> [Dokumentabschnitt]:
Die Zusammenhänge zwischen Schulgebäuden, Klassenzimmern, Schülerinnen, Schülern und Lehrkräften sieht Stadler-Altmann in der Erziehungswissenschaft freilich noch immer als unzureichend erforscht an. Sie merkt an, dass es schon eher Designer und Architekten sind, die sich „ausgehend von der Frage, wie Design gelernt werden kann“ (10) mit eben diesen Zusammenhängen befassen. Insofern ist es folgerichtig, dass in dem Band später auch Architekten zu Wort kommen. Sie lösen ein, was Christian Rittelmeyer in seinem Überblicksbeitrag bei Schulplanern erst in Ansätzen verwirklicht sieht – nämlich die Ergebnisse der internationalen Schulbauforschung zur Kenntnis zu nehmen, die belegen würden, dass positiv erlebte Schulbauten auch positiv mit Wohlbefinden, Gesundheit und Leistungsfähigkeit korrelieren.

> [Extrahierte Einträge]:
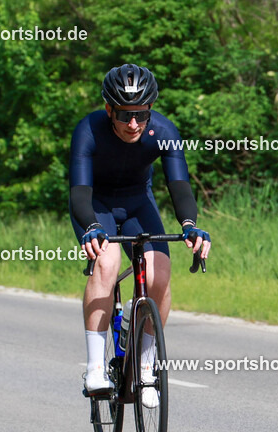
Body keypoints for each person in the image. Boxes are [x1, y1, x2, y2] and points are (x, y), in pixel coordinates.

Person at [70, 63, 210, 403]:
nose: (134, 124)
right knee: (107, 263)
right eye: (124, 115)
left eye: (141, 115)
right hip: (96, 205)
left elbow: (179, 186)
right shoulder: (88, 130)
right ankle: (94, 369)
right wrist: (91, 227)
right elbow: (79, 191)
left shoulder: (163, 130)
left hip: (137, 204)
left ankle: (147, 365)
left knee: (159, 272)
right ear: (108, 110)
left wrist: (190, 226)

> [Auszuführende Aufgaben]:
1. Wer befasst sich laut Stadler-Altmann im Dokumentabschnitt eher mit den Zusammenhängen zwischen Schulgebäuden, Klassenzimmern, Schülerinnen, Schülern und Lehrkräften?
2. Wiederhole wortgetreu den Teil des Dokumentabschnitts, der mit den Worten beginnt, die „Die Zusammenhänge zwischen“ enthalten, und mit „und Leistungsfähigkeit korrelieren.“ schließt.

> [Ergebnisse in Reihenfolge]:
1. Designer und Architekten.

2.
Die Zusammenhänge zwischen Schulgebäuden, Klassenzimmern, Schülerinnen, Schülern und Lehrkräften sieht Stadler-Altmann in der Erziehungswissenschaft freilich noch immer als unzureichend erforscht an. Sie merkt an, dass es schon eher Designer und Architekten sind, die sich „ausgehend von der Frage, wie Design gelernt werden kann“ (10) mit eben diesen Zusammenhängen befassen. Insofern ist es folgerichtig, dass in dem Band später auch Architekten zu Wort kommen. Sie lösen ein, was Christian Rittelmeyer in seinem Überblicksbeitrag bei Schulplanern erst in Ansätzen verwirklicht sieht – nämlich die Ergebnisse der internationalen Schulbauforschung zur Kenntnis zu nehmen, die belegen würden, dass positiv erlebte Schulbauten auch positiv mit Wohlbefinden, Gesundheit und Leistungsfähigkeit korrelieren.